- **TASK DETAILS**
Retype the annotation review thread below, everything from "Q. proteomics experiments: purity" down to "do some thinking.".

Q. proteomics experiments: purity issues

Text ok to incorporate up until RCA.

Need to review RCA. Was originally only intended for use with publications where further validation done computationally. Should be ok for HTP paper that do this analysis, but guidance says that it should be reviewed each year, which sounds strange for publication-traceable annotations. Note: Most RCAs are much greater than one year old (as far back as 2004, Rachael has found). Kimberly opened ticket for RCA review. https://github.com/geneontology/go-annotation/issues/1801

If we want to use RCA for analysis of HTP by ourselves then we need to do some thinking.

Kimberly has crystallized the issues in https://github.com/geneontology/go-annotation/issues/1796

“I like the suggestion of using an external validation tool to perhaps help with annotating HTP data. However, I think if we're going to pursue this, here are some questions we'd probably want to answer: What tool(s) or algorithms can be used? Are these tool(s) or algorithms maintained and updated based on new experimental data? Is the output of the tool manually reviewed by a curator? Is there a mechanism for curators to provide feedback on the tool(s) or algorithms? Is there a reviewed publication for the tool(s) or algorithm that validates its predictions? Will we need a new GO_REF for each combination of an HTP paper and an in silico method? Exactly what evidence code to use is still a question for me, but something like RCA is probably the best fit.”

tberardini commented 5 years ago

Why is this issue still open? Further action needed?

hattrill commented 5 years ago

Think we can close now.

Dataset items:
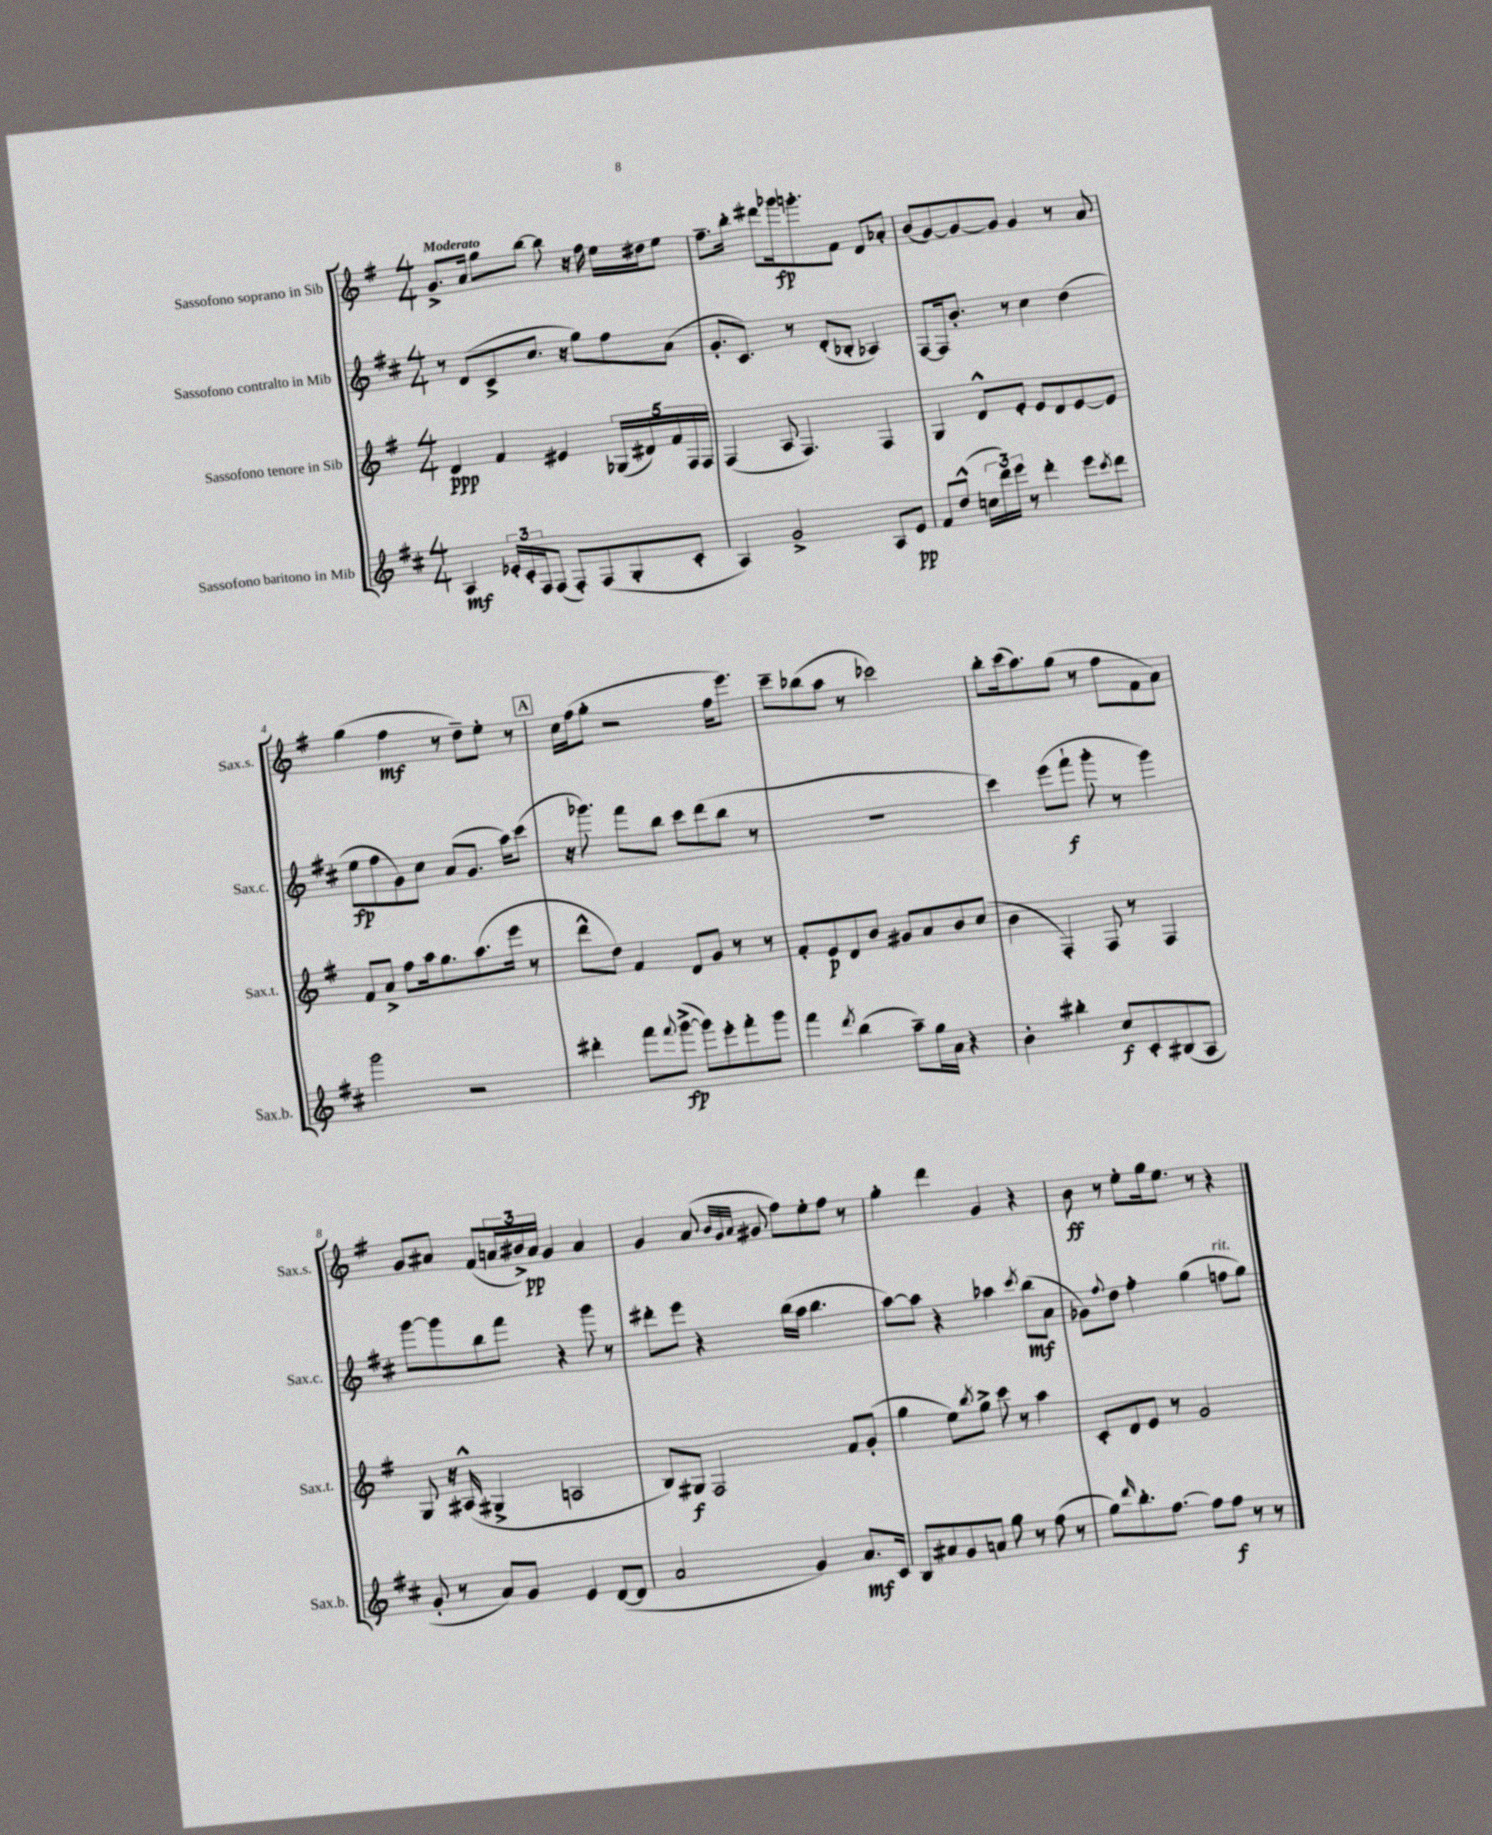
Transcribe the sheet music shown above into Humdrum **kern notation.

**kern	**kern	**kern	**kern
*staff4	*staff3	*staff2	*staff1
*clefG2	*clefG2	*clefG2	*clefG2
*k[f#c#]	*k[f#]	*k[f#c#]	*k[f#]
*M4/4	*M4/4	*M4/4	*M4/4
4A	4d	8r	8.g^
.	.	(8d	.
.	.	.	16a
24e-'	4f#	8c#^	8gg
24c#'	.	.	.
24F#	.	.	.
(8F#	.	8.cc#	[8bb
8F#')	4e#	.	8bb]
.	.	16r	.
(8F#	.	8gg)	16r
.	.	.	16ff#
8G'	(20G-	8ff#	16ee
.	20d#)	.	.
.	.	.	16dd#
.	20f#	.	.
8c#'	.	(8a	8ee
.	20F#	.	.
.	20F#	.	.
=	=	=	=
4A)	(4F#	8.g'	8.ff#~
.	.	8.c#)	16bb'
2g^	8A	.	8ddd#
.	4.F#)	8r	16ggg-
.	.	.	8.ggg'
.	.	(8d'	.
.	.	8B-'	8f#
8A	4F#	4A-)	8d
8e	.	.	8a-'
=	=	=	=
8f#	4G	[8F#	(8b
(8dd^^	.	16F#]	[8g)
.	.	8.b'	.
24cc	8d^^	.	8g_
24ddd)	.	.	.
24eee	.	.	.
8r	8e'	8r	8g]
4ddd'	8e	4cc#	4g
.	8d	.	.
8eee	[8e	(4dd	8r
8qccc#	.	.	.
8ddd	8e]	.	8a
=	=	=	=
2ggg	8f#	8ee	(4gg
.	8a^	8ff#	.
.	8ff#	8g)	4ff#
.	16aa	8cc#	.
.	8.gg	.	.
2r	.	(8a	8r
.	(8.aa	8.g	8dd~)
.	.	.	8ee'
.	16eee	16aa)	.
.	8r	(8ccc#	8r
=	=	=	=
4ddd#'	8ddd^^	16r	16cc
.	.	8.ggg-)	(16ff#
.	8dd)	.	8gg'
8fff#	4f#	8fff#	2r
8qqfff#	.	.	.
([8ggg^	.	8bb	.
8ggg])	8d	8ccc#	.
8eee'	8g	(8ddd	.
8fff#'	8r	8bb	16ff#
.	.	.	8.eee)
8ggg	8r	8r	.
=	=	=	=
4fff#	8f#'	1r	8ccc~
.	8e	.	(8bb-
8qddd	.	.	.
(4bb	8d	.	8aa
.	8b	.	8r
8aa~)	8g#	.	2ccc-)
16gg	8a	.	.
16a	.	.	.
4r	8b	.	.
.	(8cc	.	.
=	=	=	=
4b'	4b	4ccc#)	8bb'
.	.	.	(16ccc
.	.	.	8.aa)
4bb#'	4F#')	(8eee	.
.	.	8fff#`	(8gg
8cc#	8F#	8ggg'	8r
8c#'	8r	8r	8ff#
(8B#	4F#	4ggg)	8f#
8A	.	.	8a)
=	=	=	=
8g'	8G	[8ggg	8g
8r	16r	8ggg]	8a#
.	(16A#^^	.	.
8a)	4G#^	8bb	(8f#
8g	.	8fff#	24a
.	.	.	24b#^)
.	.	.	24a
4e	2A	4r	4g
([8d	.	8ggg	4a
8d]	.	8r	.
=	=	=	=
2a	8B)	8ddd#'	4g
.	8G#	8eee	.
.	2F#	4r	(8a
.	.	.	32qqb
.	.	.	32qqg
.	.	.	32qqa
.	.	.	8g#
4g)	.	(16bb	8ff#)
.	.	16aa	.
.	.	4.bb	8ee'
8.a	8f#	.	8ff#
.	(8g'	.	8r
16c#	.	.	.
=	=	=	=
8B	4gg	[8aa)	4gg'
8a#	.	8aa]	.
8g	8ee)	4r	4ddd
.	8qbb	.	.
8a	8gg^	.	.
8gg	8ccc	4aa-	4g
8r	8r	.	.
.	.	8qccc#	.
(8ff#	4aa	(8bb	4r
8r	.	8a	.
=	=	=	=
8gg)	8c'	8g-)	8b
16qqddd	.	8qqff#	.
8.bb'	8d	8dd	8r
.	8e	4ff#'	8ee'
[8.ff#	.	.	.
.	8r	.	16gg
.	.	.	8.ee
8ff#]	2g	(4gg	.
8ff#	.	.	8r
8r	.	8ff	4r
8r	.	8gg)	.
==	==	==	==
*-	*-	*-	*-
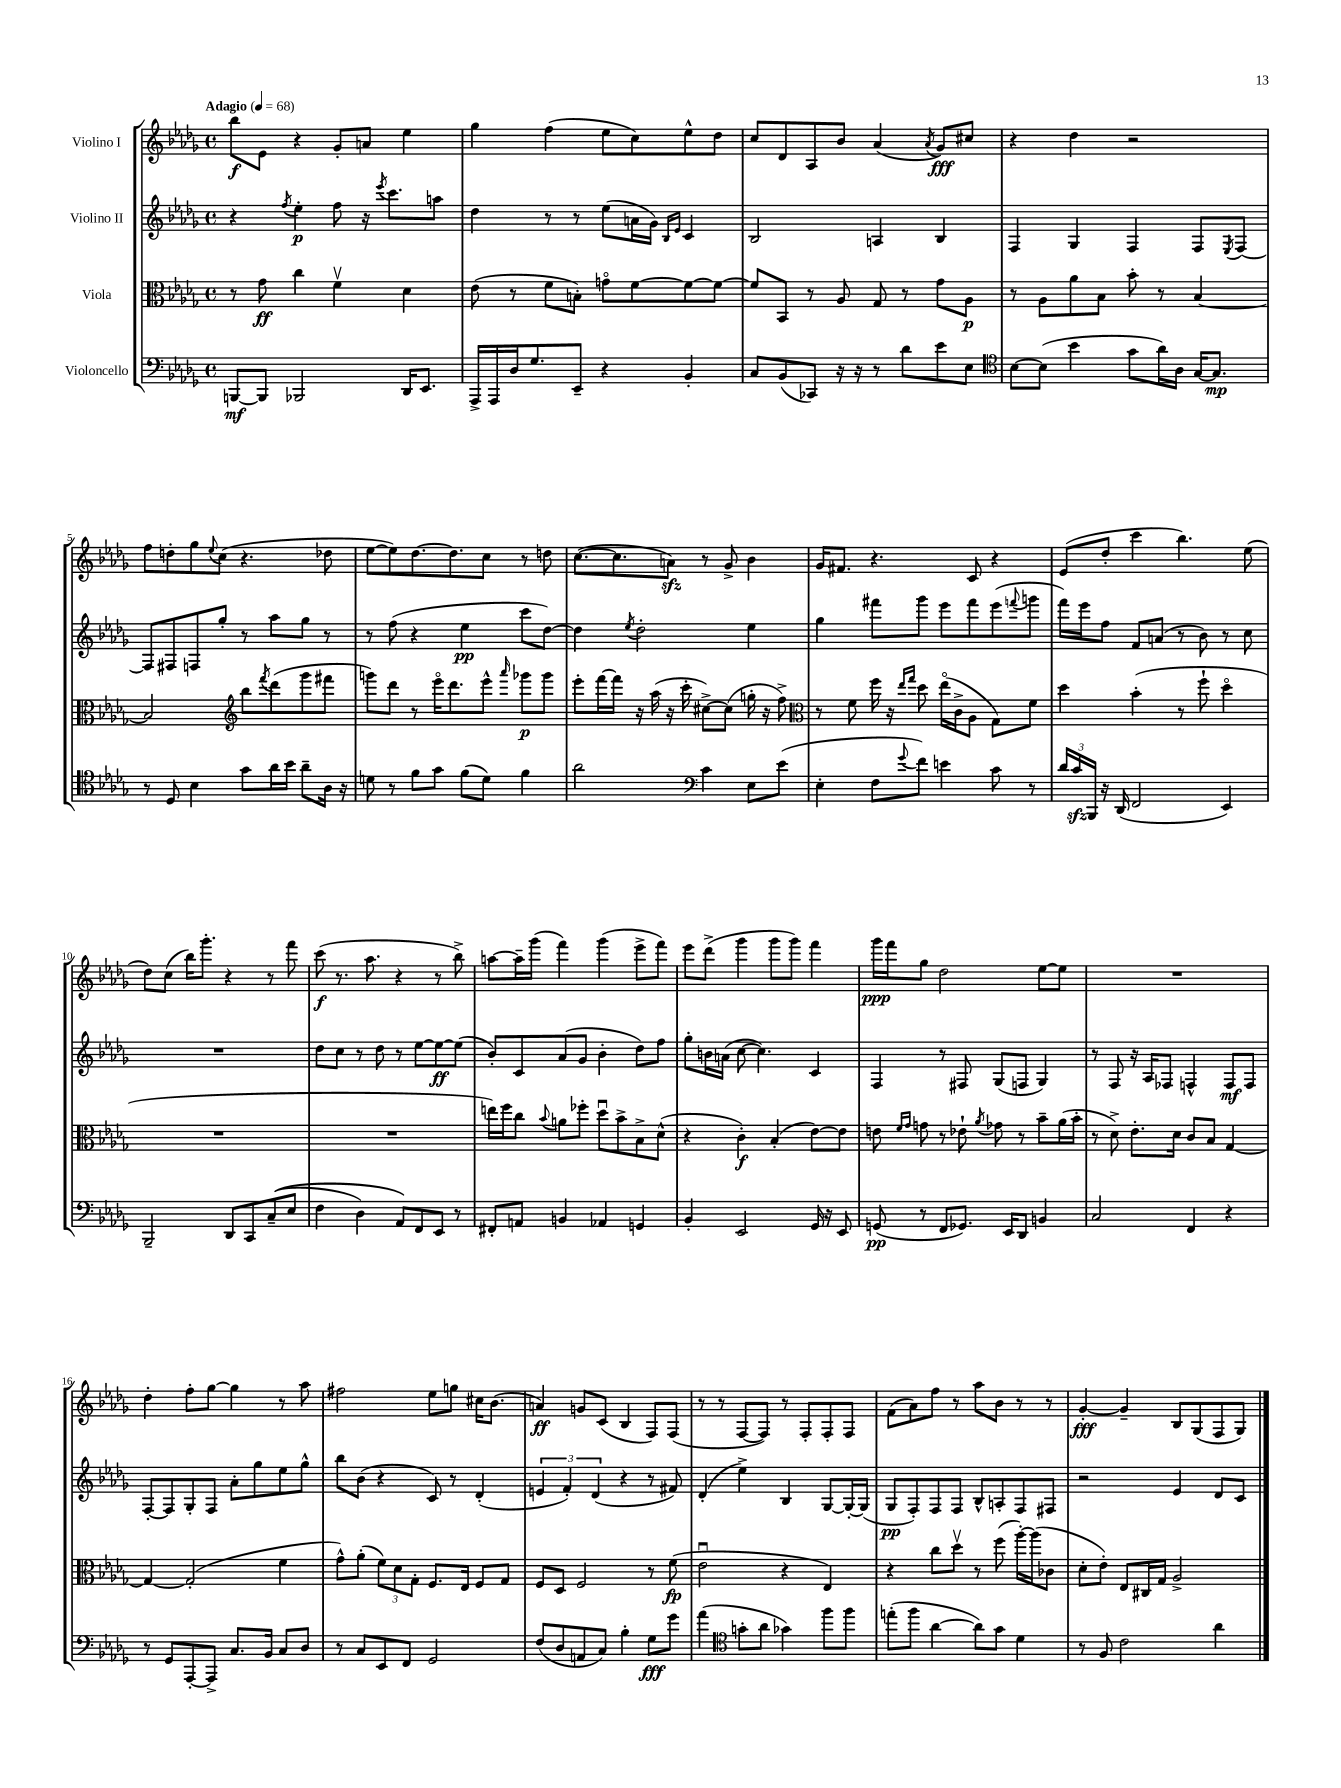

- **RESPONSE TO THIS EXERCISE**
Q. proteomics experiments: purity issues

Text ok to incorporate up until RCA.

Need to review RCA. Was originally only intended for use with publications where further validation done computationally. Should be ok for HTP paper that do this analysis, but guidance says that it should be reviewed each year, which sounds strange for publication-traceable annotations. Note: Most RCAs are much greater than one year old (as far back as 2004, Rachael has found). Kimberly opened ticket for RCA review. https://github.com/geneontology/go-annotation/issues/1801

If we want to use RCA for analysis of HTP by ourselves then we need to do some thinking.